Several indicia of reliability militating against suggestiveness were noted by the United States Supreme Court in Neil v. Biggers, 409 U.S. 188, 199, 93 S.Ct. 375, 382, 34 L.Ed.2d 401 (1972), and reiterated in Manson v. Brathwaite, supra, in the following language:

the opportunity of the witness to view the criminal at the time of the crime, the witness' degree of attention, the accuracy of his prior description of the *505 criminal, the level of certainty demonstrated at the confrontation, and the time between the crime and the confrontation. [Manson, 432 U.S. at 114, 97 S.Ct. at 2253].

Defendant's claim of impermissible suggestiveness relies mainly on the contention that although Mrs. Pavelec usually wears reading glasses, she did not have them on at the time of the incident and that the men in the line-up were not sufficiently similar in appearance or speech characteristics to preclude a mistaken identification. He points out that Pavelec described the robber as being 5'8" in height, whereas defendant is 6'1", and emphasizes that at the time of the identification, she was not in the best emotional condition to view a line-up since her mother had just suffered a heart attack and was in a hospital.

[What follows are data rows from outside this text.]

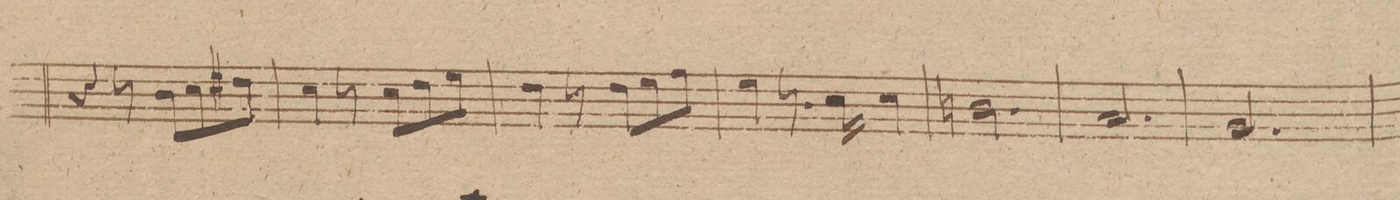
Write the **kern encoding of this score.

**kern	**dynam
*I"Fagotto 2do	*
*clefF4	*
*k[f#]	*
*M3/4	*
4r	.
8r	.
8D\L	.
8E\	.
8F#X\J	.
=75	=75
4E\	.
8r	.
8E\L	.
8F#\	.
8G\J	.
=76	=76
4F#\	.
8r	.
8F#\L	.
8G\	.
8A\J	.
=77	=77
4G\	.
8.r	.
16E\	.
4E\	.
=78	=78
2.Dn\	.
=79	=79
2.C/	.
=80	=80
2.BB/	.
=81	=81
*-	*-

The foregoing facts do not compel defendant's proffered conclusion. Under the totality of the circumstances, both the photographic identification and the line-up could be found reliable. The gunman was in the store for approximately three minutes, standing no more than three feet away from Pavelec during the episode. The store was brightly lit, and it was only a week after the robbery that she made the photographic identification. Except for the discrepancy in height, the description that she furnished to the police conformed to defendant's appearance.

Because of his record of previous convictions, defendant determined not to take the stand on his own behalf. Although he first displayed some indecisiveness, he finally made up his mind to proffer his wife Anita as a witness to testify that when the crime was committed he was at home with her. At the time of the trial, defendant and his wife were separated and she had filed serious criminal charges against him which were then pending. Because of the couple's hostile posture toward one another, defendant's attorney counselled him against his chosen course of action. Nevertheless, defendant insisted on proceeding as he had decided, and Mrs. Santoro was subpoenaed as a witness.

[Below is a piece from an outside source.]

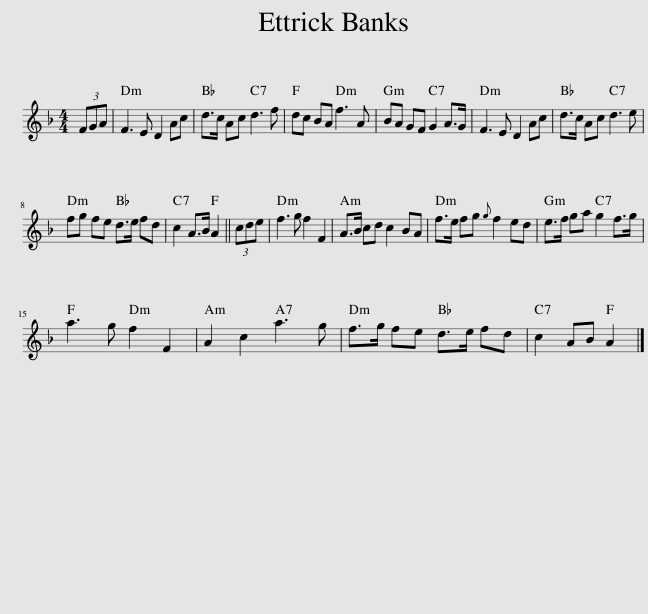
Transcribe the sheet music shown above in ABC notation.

When the trial court learned of the criminal charges brought against defendant by Mrs. Santoro, it assigned two attorneys to *506 advise her as to whether or not she was obliged to give testimony. After conferring with the assigned attorneys she was then sworn and, under questioning by one of them, stated that she would exercise her "privilege" not to testify. The trial court rested its determination that Mrs. Santoro's testimony was not compellable on two bases: (1) the possibility that the witness would not support defendant's claimed alibi and thereby inflict unanticipated harm upon defendant, and (2) the witness' right to withhold her testimony which the court conceived was sanctioned under Evid.R. 23(2).

The court's concern that defendant might suffer harm from the testimony of his wife was not a valid ground upon which to foreclose defendant from examining her under oath. According to defendant's counsel, before her criminal complaints were filed Mrs. Santoro related facts to an investigator for the public defender which would have supported defendant's claim of alibi. Although her statements were neither made under oath nor reduced to writing, they justified defendant's claim to the benefit of her testimony. While the court was free to point out for defendant the hazards of the course he was following, it was not free to usurp his freedom of choice.